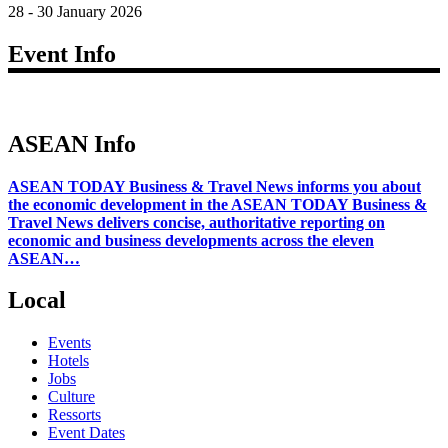
28 - 30 January 2026
Event Info
ASEAN Info
ASEAN TODAY Business & Travel News informs you about
the economic development in the ASEAN TODAY Business &
Travel News delivers concise, authoritative reporting on
economic and business developments across the eleven
ASEAN…
Local
Events
Hotels
Jobs
Culture
Ressorts
Event Dates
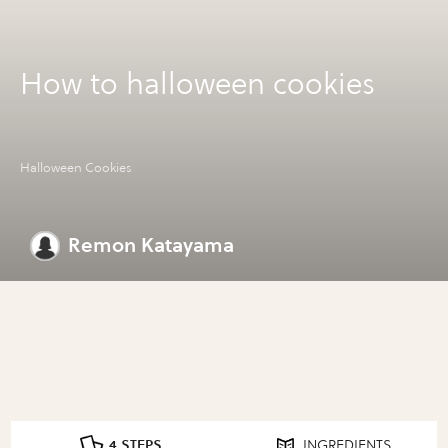
How to halloween cookies
Halloween Cookies
Remon Katayama
4 STEPS
INGREDIENTS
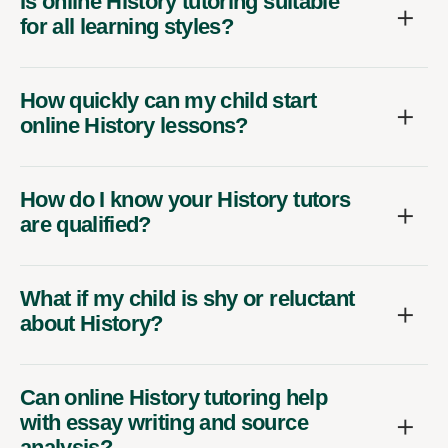
Is online History tutoring suitable
for all learning styles?
How quickly can my child start
online History lessons?
How do I know your History tutors
are qualified?
What if my child is shy or reluctant
about History?
Can online History tutoring help
with essay writing and source
analysis?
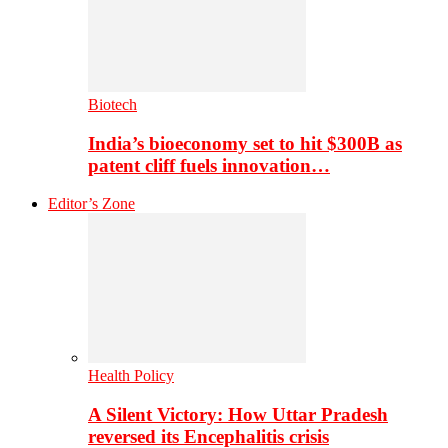
Biotech
India’s bioeconomy set to hit $300B as
patent cliff fuels innovation…
Editor’s Zone
Health Policy
A Silent Victory: How Uttar Pradesh
reversed its Encephalitis crisis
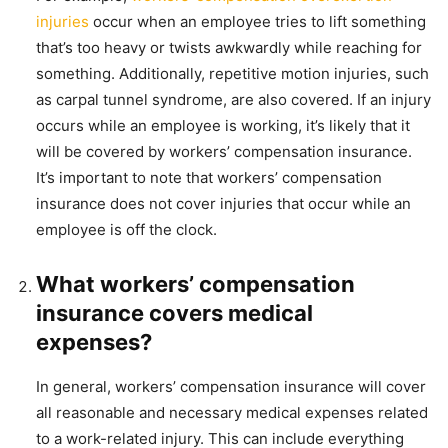
injuries
occur when an employee tries to lift something
that’s too heavy or twists awkwardly while reaching for
something. Additionally, repetitive motion injuries, such
as carpal tunnel syndrome, are also covered. If an injury
occurs while an employee is working, it’s likely that it
will be covered by workers’ compensation insurance.
It’s important to note that workers’ compensation
insurance does not cover injuries that occur while an
employee is off the clock.
What workers’ compensation
insurance covers medical
expenses?
In general, workers’ compensation insurance will cover
all reasonable and necessary medical expenses related
to a work-related injury. This can include everything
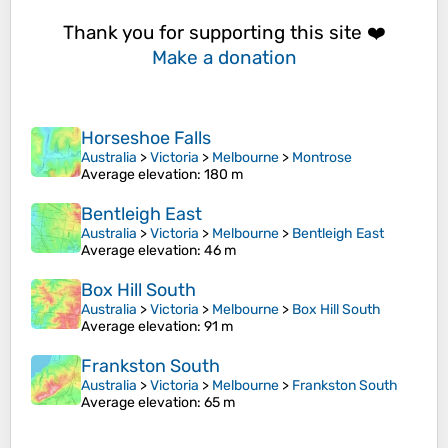
Thank you for supporting this site ❤️
Make a donation
Horseshoe Falls
Australia
>
Victoria
>
Melbourne
>
Montrose
Average elevation
: 180 m
Bentleigh East
Australia
>
Victoria
>
Melbourne
>
Bentleigh East
Average elevation
: 46 m
Box Hill South
Australia
>
Victoria
>
Melbourne
>
Box Hill South
Average elevation
: 91 m
Frankston South
Australia
>
Victoria
>
Melbourne
>
Frankston South
Average elevation
: 65 m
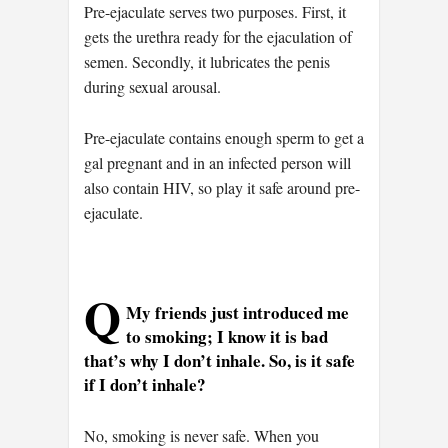
Pre-ejaculate serves two purposes. First, it
gets the urethra ready for the ejaculation of
semen. Secondly, it lubricates the penis
during sexual arousal.
Pre-ejaculate contains enough sperm to get a
gal pregnant and in an infected person will
also contain HIV, so play it safe around pre-
ejaculate.
Q
My friends just introduced me
to smoking; I know it is bad
that’s why I don’t inhale. So, is it safe
if I don’t inhale?
No, smoking is never safe. When you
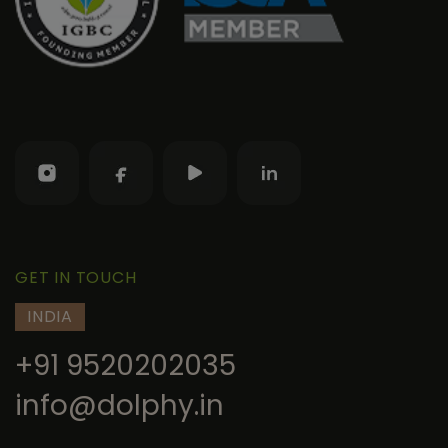
GET IN TOUCH
INDIA
+91 9520202035
info@dolphy.in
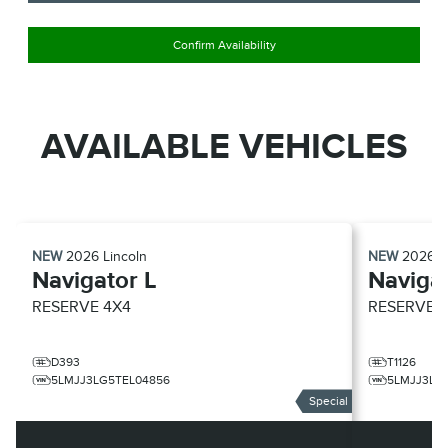
Confirm Availability
AVAILABLE VEHICLES
NEW
2026
Lincoln
NEW
2026
L
Navigator L
Navigat
RESERVE
4X4
RESERVE
D393
T1126
5LMJJ3LG5TEL04856
5LMJJ3LG
Special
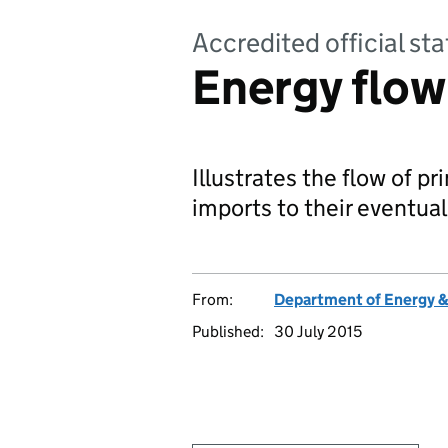
Accredited official sta
Energy flow
Illustrates the flow of p
imports to their eventual 
From:
Department of Energy 
Published:
30 July 2015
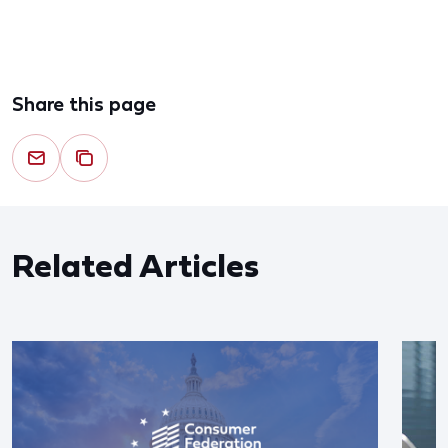
Share this page
Related Articles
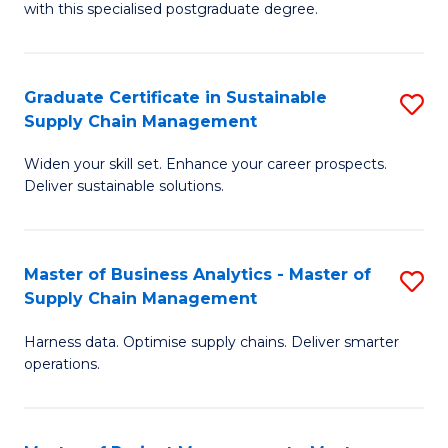
with this specialised postgraduate degree.
S
C
Graduate Certificate in Sustainable
S
M
Supply Chain Management
G
to
Widen your skill set. Enhance your career prospects.
Ce
C
Deliver sustainable solutions.
in
Fa
S
Master of Business Analytics - Master of
S
S
Supply Chain Management
M
C
Harness data. Optimise supply chains. Deliver smarter
of
M
operations.
B
to
An
C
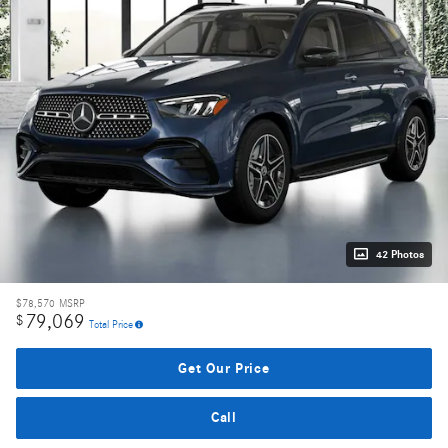
42 Photos
$78,570
MSRP
79,069
$
Total Price
Get Our Price
Call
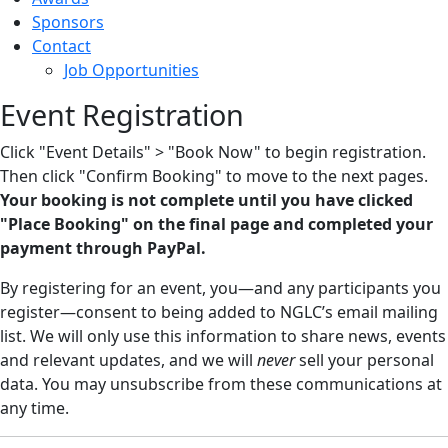
Sponsors
Contact
Job Opportunities
Event Registration
Click "Event Details" > "Book Now" to begin registration.
Then click "Confirm Booking" to move to the next pages.
Your booking is not complete until you have clicked
"Place Booking" on the final page and completed your
payment through PayPal.
By registering for an event, you—and any participants you
register—consent to being added to NGLC’s email mailing
list. We will only use this information to share news, events
and relevant updates, and we will
never
sell your personal
data. You may unsubscribe from these communications at
any time.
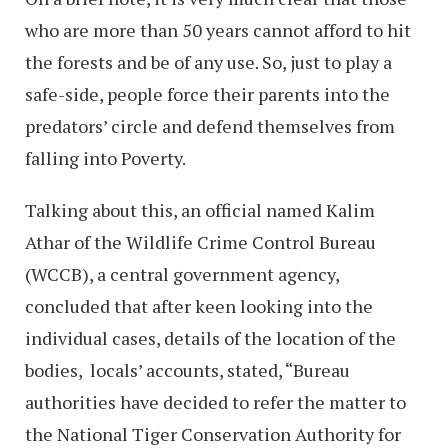
who are more than 50 years cannot afford to hit
the forests and be of any use. So, just to play a
safe-side, people force their parents into the
predators’ circle and defend themselves from
falling into Poverty.
Talking about this, an official named Kalim
Athar of the Wildlife Crime Control Bureau
(WCCB), a central government agency,
concluded that after keen looking into the
individual cases, details of the location of the
bodies, locals’ accounts, stated, “Bureau
authorities have decided to refer the matter to
the National Tiger Conservation Authority for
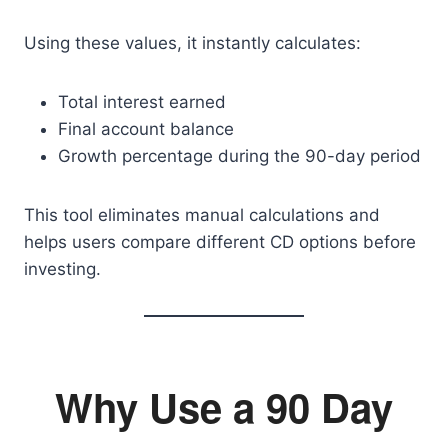
Using these values, it instantly calculates:
Total interest earned
Final account balance
Growth percentage during the 90-day period
This tool eliminates manual calculations and
helps users compare different CD options before
investing.
Why Use a 90 Day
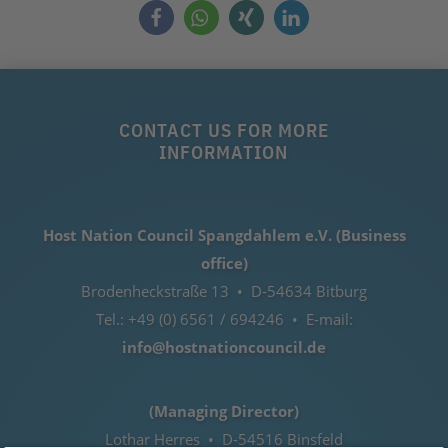
CONTACT US FOR MORE
INFORMATION
Host Nation Council Spangdahlem e.V. (Business
office)
Brodenheckstraße 13 • D-54634 Bitburg
Tel.: +49 (0) 6561 / 694246 • E-mail:
info@hostnationcouncil.de
(Managing Director)
Lothar Herres • D-54516 Binsfeld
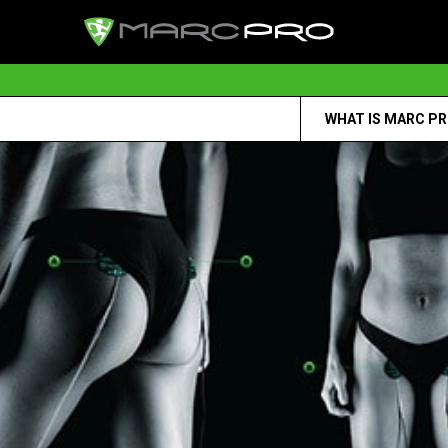
WHAT IS MARC P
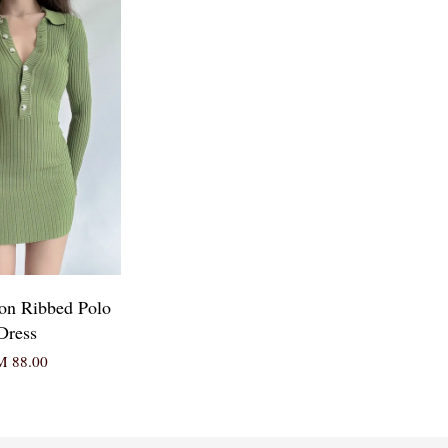
ton Ribbed Polo
Dress
 88.00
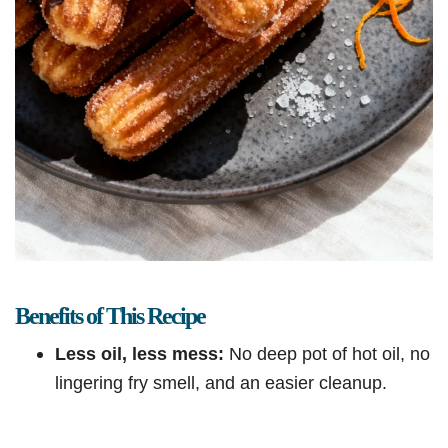
Benefits of This Recipe
Less oil, less mess:
No deep pot of hot oil, no
lingering fry smell, and an easier cleanup.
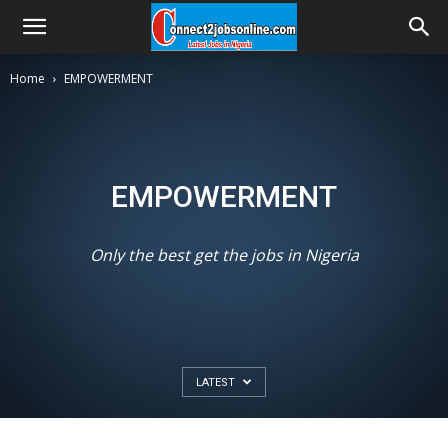
Home
EMPOWERMENT
EMPOWERMENT
Only the best get the jobs in Nigeria
LATEST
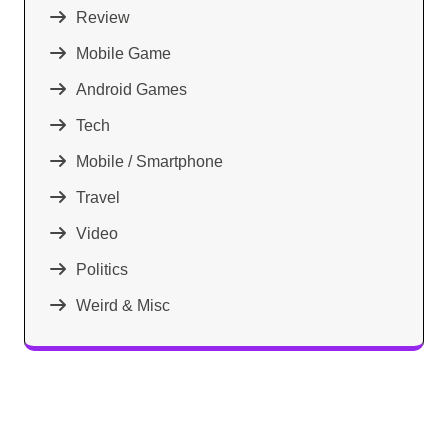
Review
Mobile Game
Android Games
Tech
Mobile / Smartphone
Travel
Video
Politics
Weird & Misc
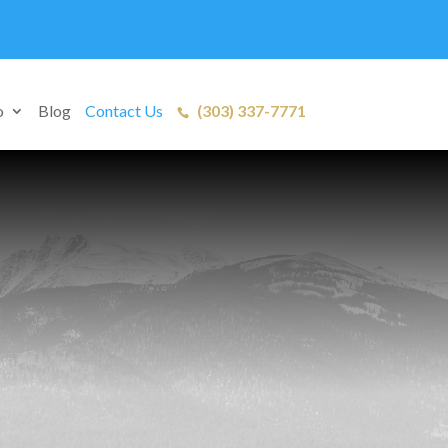
o
Blog
Contact Us
(303) 337-7771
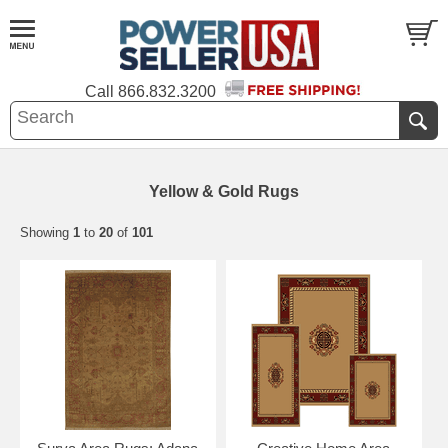
Call
866.832.3200
Yellow & Gold Rugs
Showing
1
to
20
of
101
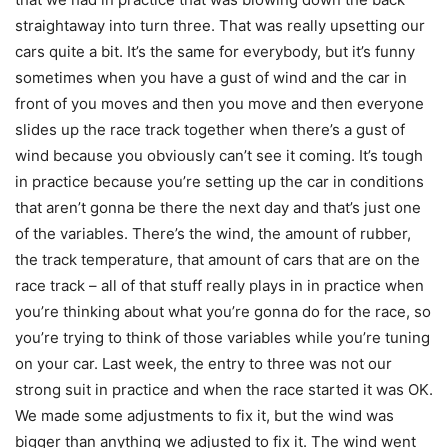
straightaway into turn three. That was really upsetting our
cars quite a bit. It’s the same for everybody, but it’s funny
sometimes when you have a gust of wind and the car in
front of you moves and then you move and then everyone
slides up the race track together when there’s a gust of
wind because you obviously can’t see it coming. It’s tough
in practice because you’re setting up the car in conditions
that aren’t gonna be there the next day and that’s just one
of the variables. There’s the wind, the amount of rubber,
the track temperature, that amount of cars that are on the
race track – all of that stuff really plays in in practice when
you’re thinking about what you’re gonna do for the race, so
you’re trying to think of those variables while you’re tuning
on your car. Last week, the entry to three was not our
strong suit in practice and when the race started it was OK.
We made some adjustments to fix it, but the wind was
bigger than anything we adjusted to fix it. The wind went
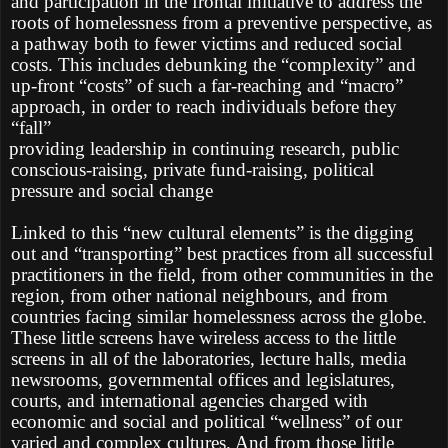
and participation in the frontal initiative to address the
roots of homelessness from a preventive perspective, as
a pathway both to fewer victims and reduced social
costs. This includes debunking the “complexity” and
up-front “costs” of such a far-reaching and “macro”
approach, in order to reach individuals before they
“fall”
providing leadership in continuing research, public
conscious-raising, private fund-raising, political
pressure and social change
Linked to this “new cultural elements” is the digging
out and “transporting” best practices from all successful
practitioners in the field, from other communities in the
region, from other national neighbours, and from
countries facing similar homelessness across the globe.
These little screens have wireless access to the little
screens in all of the laboratories, lecture halls, media
newsrooms, governmental offices and legislatures,
courts, and international agencies charged with
economic and social and political “wellness” of our
varied and complex cultures. And from those little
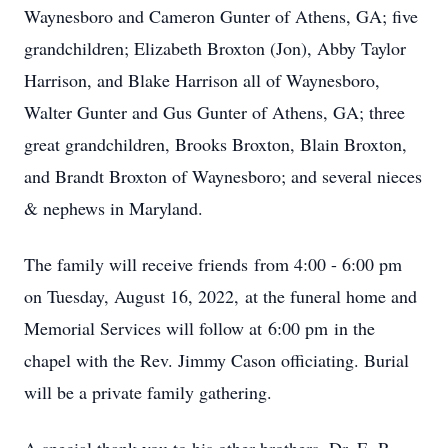
Waynesboro and Cameron Gunter of Athens, GA; five
grandchildren; Elizabeth Broxton (Jon), Abby Taylor
Harrison, and Blake Harrison all of Waynesboro,
Walter Gunter and Gus Gunter of Athens, GA; three
great grandchildren, Brooks Broxton, Blain Broxton,
and Brandt Broxton of Waynesboro; and several nieces
& nephews in Maryland.
The family will receive friends from 4:00 - 6:00 pm
on Tuesday, August 16, 2022, at the funeral home and
Memorial Services will follow at 6:00 pm in the
chapel with the Rev. Jimmy Cason officiating. Burial
will be a private family gathering.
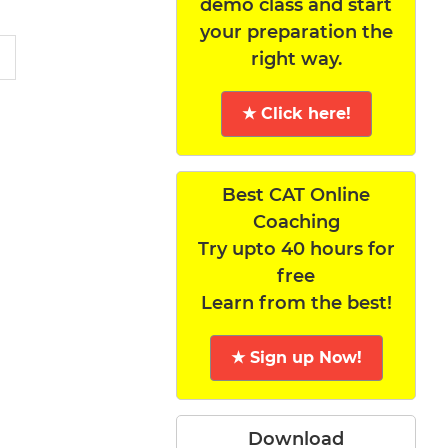
demo class and start
your preparation the
right way.
★ Click here!
Best CAT Online
Coaching
Try upto 40 hours for
free
Learn from the best!
★ Sign up Now!
Download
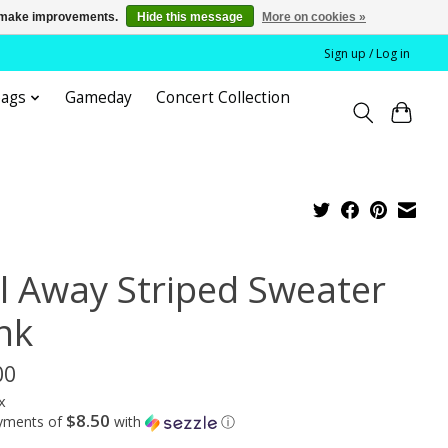
us make improvements.
Hide this message
More on cookies »
Sign up / Log in
bags
Gameday
Concert Collection
il Away Striped Sweater
nk
00
x
$8.50
ayments of
with
ⓘ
◇ ◇ ◇ ◇ ◇
[WHAT IS EXPECTED] Copy each line of the listing that contains "their".

[WRITTEN SOLUTION]
imports to their eventual 
safe-side, people force their parents into the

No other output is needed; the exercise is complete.